O poder russo, cada dia mais autoritário, utiliza a violência, a censura, a propaganda e as mentiras mais deslavadas como instrumentos normais de governo. Putin e o reduzido núcleo de seus clientes e amigos que tomaram conta do Estado e da economia vivem na paranoia. O maior pavor deles não é tanto a “ameaça” militar – aliás inexistente – da Europa ou dos Estados Unidos.

Há anos que os europeus vêm cortando de maneira brutal seus orçamentos de defesa e não param de dar provas de que não querem se meter em aventuras militares contra os russos. Quanto aos norte-americanos, eles estão infinitamente mais preocupados com o Oriente Médio, o terrorismo islâmico e as provocações chinesas no mar da China meridional.

Medo do modo de vida ocidental

O medão dos dirigentes russos vem sobretudo das sereias do modo de vida ocidental: estado de direito, eleições livres, alternância no poder, garantia das liberdades individuais, sociedade de consumo, liberdade de imprensa, liberalização dos costumes etc. Direitos e valores extremamente sedutores para a classe média urbana russa e que ameaçam os interesses da pequena máfia que tomou conta do Kremlin. Para Putin, todas as revoluções democráticas nos países do antigo bloco soviético são vistas como tragédias ameaçadoras.

Daí a fúria dos ideólogos em volta de Putin, que tentam construir um relato nacional contrário ao modelo ocidental. Nada de novo aliás: a Rússia autocrática sempre esteve dividida entre “europeístas” e “eslavófilos”. Só que a Rússia imperial e o império soviético se espatifaram.

Modernidade e liberdade

Hoje os russos aspiram à modernidade e à liberdade. A solução foi apelar para o nacionalismo agressivo inventando a idéia de um “Mundo Russo” que precisa ser protegido. Um mundo sem fronteiras que se estende por toda a vizinhança, sem respeitar a soberania dos países mais próximos. A primeira vítima foi a Ucrânia, “culpada” de sonhar com uma democracia de verdade e de querer um acordo comercial com a União Europeia (ninguém na Europa está a fim de integrar os ucranianos à União nem à OTAN).

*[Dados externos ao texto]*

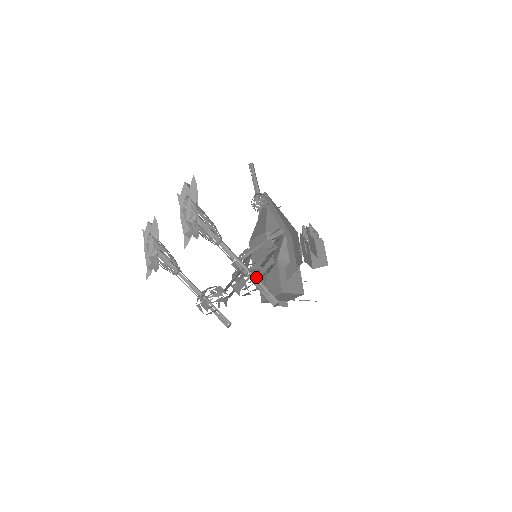
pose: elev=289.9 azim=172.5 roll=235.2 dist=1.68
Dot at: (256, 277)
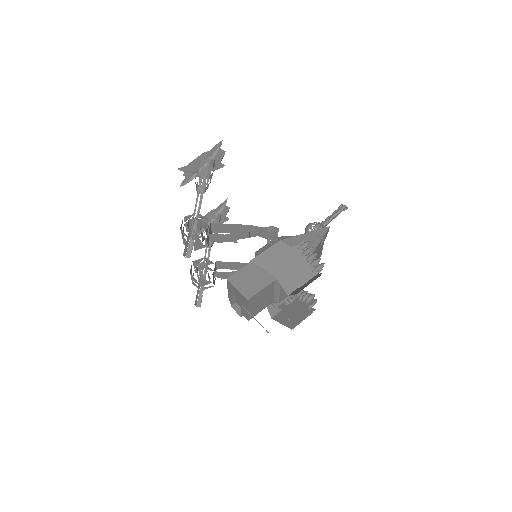
Dot at: occluded
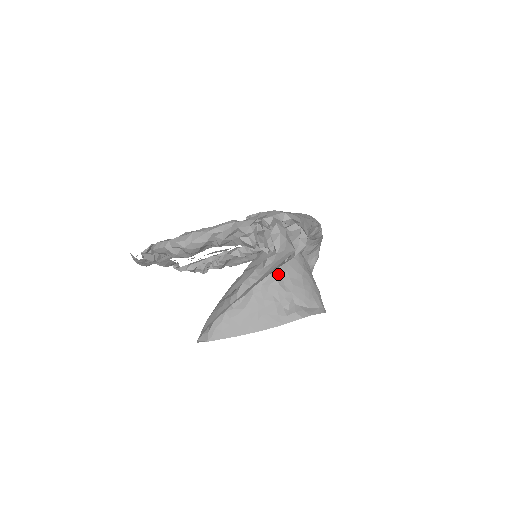
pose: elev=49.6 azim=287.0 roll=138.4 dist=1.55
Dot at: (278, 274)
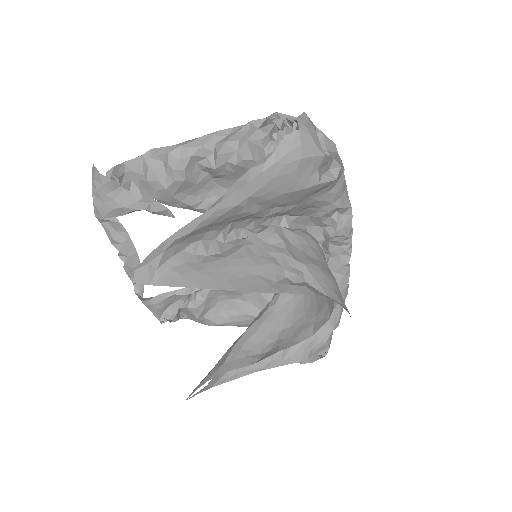
Dot at: (287, 239)
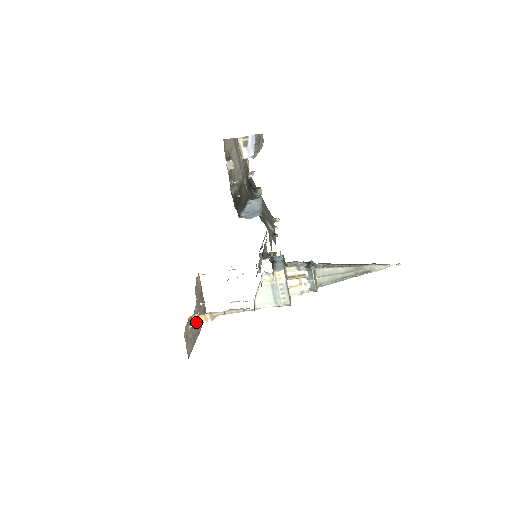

Mas a anexação da Crimeia e a intervenção militar no Dombas estão criando uma onda de choque em todos os Estados vizinhos. Os países bálticos, a Polônia, a República Checa e até os estados balcânicos estão apavorados e começando a se armar novamente. Ninguém sabe quem será a nova vítima de Putin, mas é bem provável que venha mais truculência por aí.

Paranoia russa

Por enquanto, a Europa ocidental, que está mais exposta à paranoia russa, está fazendo tudo para apaziguar o urso, achando que basta dar mais um potinho de mel para que ele se acalme. Em 1938, em nome do “espaço vital” alemão (coisa muito parecida com o “Mundo Russo” de Putin), Hitler invadiu a Checoslováquia para anexar a região dos Sudetos povoados por pessoas de origem germânica.

A França e a Inglaterra, que não queriam guerra, foram negociar com o regime nazista em Munique e aceitaram a anexação e a violação das fronteiras checas. Claro, essa covardia de sacrificar a Checoslováquia em nome da paz deu asas às ambições de Hitler e acabou numa guerra mundial e com a Europa destruída. Angela Merkel e François Hollande também negociaram com Putin um cessar-fogo na Ucrânia que acata a anexação da Crimeia e a ocupação do leste do país.

O que farão as potências europeias quando Putin decidir agredir de novo? Provavelmente vão chorar para que a cavalaria norte-americana venha salvá-los mais uma vez, como na Primeira e na Segunda Guerra mundiais.